# Texto de leitura:
───

Friday, June 09, 2006
Emoção e talento para "reinventar a vida" - Final
Pedro J. Bondaczuk
(Continuação)
Sonhar para chegar à verdade
O Estado de Minas Gerais é uma forja de talentos para a literatura brasileira, quer na poesia, quer no romance, quer no conto, memorialismo ou outro gênero qualquer. Pode-se citar, sem precisar pensar muito, de chofre, de dez a doze escritores mineiros de sucesso, como Carlos Drummond de Andrade, Fernando Sabino, Murilo Mendes, Otto Lara Resende, Pedro Nava e vai por aí afora.
Faço, porém, questão de destacar um que, embora conhecido em âmbito nacional, pelo valor da sua obra, não muito extensa, mas de alta qualidade – seu nome, inclusive, figura na “Enciclopédia dos Autores Brasileiros”, de Afrânio Coutinho), não tem, ainda, a projeção que, de fato, merece. Trata-se do poeta, jornalista, ensaísta e conferencista Maurício de Moraes, natural da cidade mineira de Ouro Fino.

───

[Entradas do conjunto de dados]
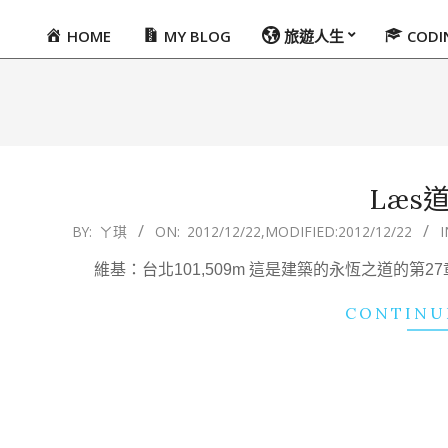
HOME
MY BLOG
旅遊人生
COD
Primary
Navigation
Menu
Læs
2012-
BY:
ㄚ琪
ON:
2012/12/22
,MODIFIED:
2012/12/22
I
12-
維基：台北101,509m 這是建築的永恆之道的
22
CONTINU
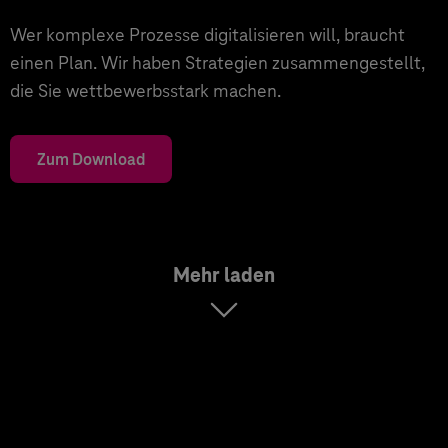
Wer komplexe Prozesse digitalisieren will, braucht
einen Plan. Wir haben Strategien zusammengestellt,
die Sie wettbewerbsstark machen.
Zum Download
Mehr laden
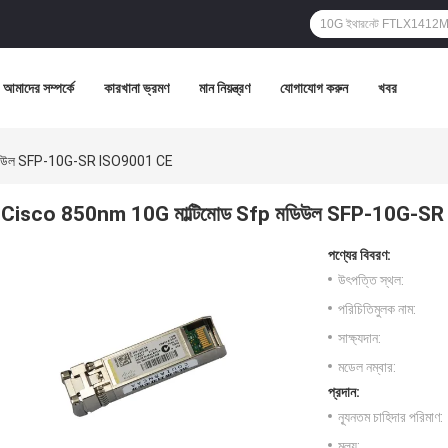
আমাদের সম্পর্কে
কারখানা ভ্রমণ
মান নিয়ন্ত্রণ
যোগাযোগ করুন
খবর
মডিউল SFP-10G-SR ISO9001 CE
Cisco 850nm 10G মাল্টিমোড Sfp মডিউল SFP-10G-S
পণ্যের বিবরণ:
উৎপত্তি স্থল:
পরিচিতিমুলক নাম:
সাক্ষ্যদান:
মডেল নম্বার:
প্রদান:
ন্যূনতম চাহিদার পরিমাণ:
মূল্য:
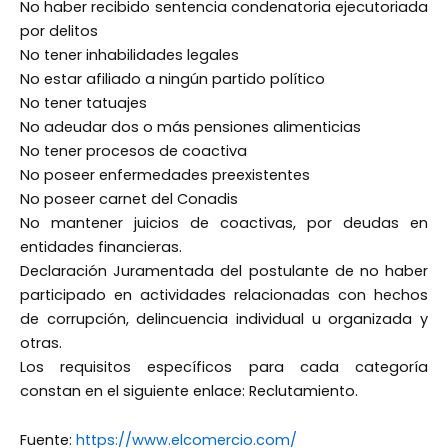
No haber recibido sentencia condenatoria ejecutoriada
por delitos
No tener inhabilidades legales
No estar afiliado a ningún partido político
No tener tatuajes
No adeudar dos o más pensiones alimenticias
No tener procesos de coactiva
No poseer enfermedades preexistentes
No poseer carnet del Conadis
No mantener juicios de coactivas, por deudas en
entidades financieras.
Declaración Juramentada del postulante de no haber
participado en actividades relacionadas con hechos
de corrupción, delincuencia individual u organizada y
otras.
Los requisitos específicos para cada categoría
constan en el siguiente enlace: Reclutamiento.
Fuente:
https://www.elcomercio.com/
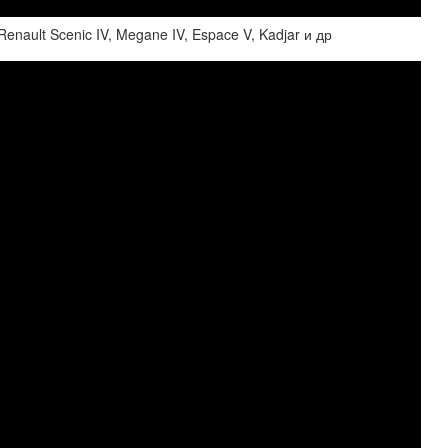
ault Scenic IV, Megane IV, Espace V, Kadjar и др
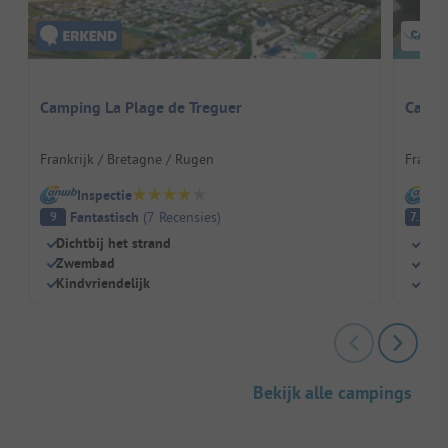
Camping La Plage de Treguer
Campi
Frankrijk / Bretagne / Rugen
Frankri
Inspectie
I
Fantastisch
(
7
Recensies
)
G
9
7.3
Dichtbij het strand
Zwe
Zwembad
Spee
Kindvriendelijk
Hond
Bekijk alle campings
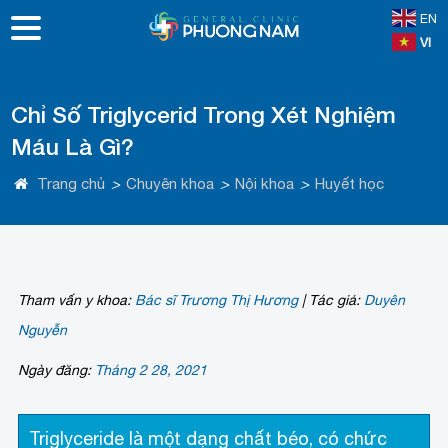
EN
VI
Chỉ Số Triglycerid Trong Xét Nghiệm
Máu Là Gì?
Trang chủ
>
Chuyên khoa
>
Nội khoa
>
Huyết học
Tham vấn y khoa:
Bác sĩ Trương Thị Hương
|
Tác giả:
Duyên
Nguyễn
Ngày đăng:
Tháng 2 28, 2021
Triglyceride là một dạng chất béo, có chức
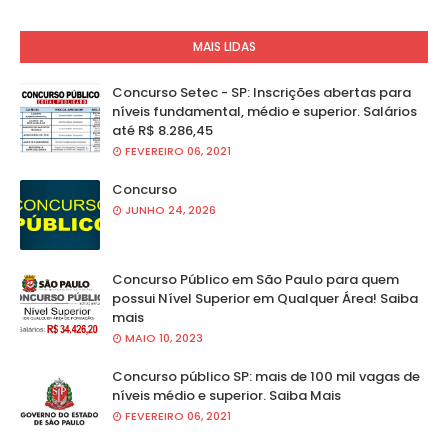
MAIS LIDAS
Concurso Setec - SP: Inscrições abertas para
níveis fundamental, médio e superior. Salários
até R$ 8.286,45
FEVEREIRO 06, 2021
Concurso
JUNHO 24, 2026
Concurso Público em São Paulo para quem
possui Nível Superior em Qualquer Área! Saiba
mais
MAIO 10, 2023
Concurso público SP: mais de 100 mil vagas de
níveis médio e superior. Saiba Mais
FEVEREIRO 06, 2021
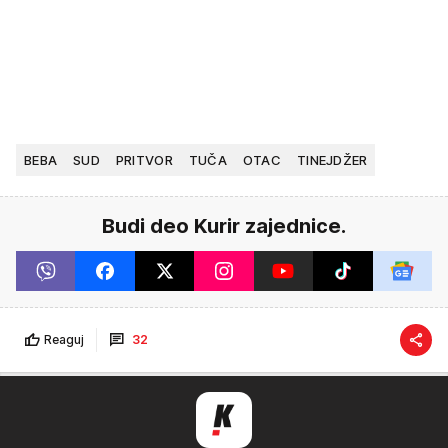
BEBA
SUD
PRITVOR
TUČA
OTAC
TINEJDŽER
Budi deo Kurir zajednice.
Reaguj
32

───

# Suas tarefas:
1. De acordo com o texto de leitura, de qual cidade mineira é natural Maurício de Moraes?
2. Por favor, reproduza do texto de leitura tudo o que vai de "Sonhar para chegar" até "por aí afora.", sem alterar nada.
As linhas não têm nenhum papel nesta atividade.

# Suas respostas:
1. Ouro Fino.

2.
Sonhar para chegar à verdade
O Estado de Minas Gerais é uma forja de talentos para a literatura brasileira, quer na poesia, quer no romance, quer no conto, memorialismo ou outro gênero qualquer. Pode-se citar, sem precisar pensar muito, de chofre, de dez a doze escritores mineiros de sucesso, como Carlos Drummond de Andrade, Fernando Sabino, Murilo Mendes, Otto Lara Resende, Pedro Nava e vai por aí afora.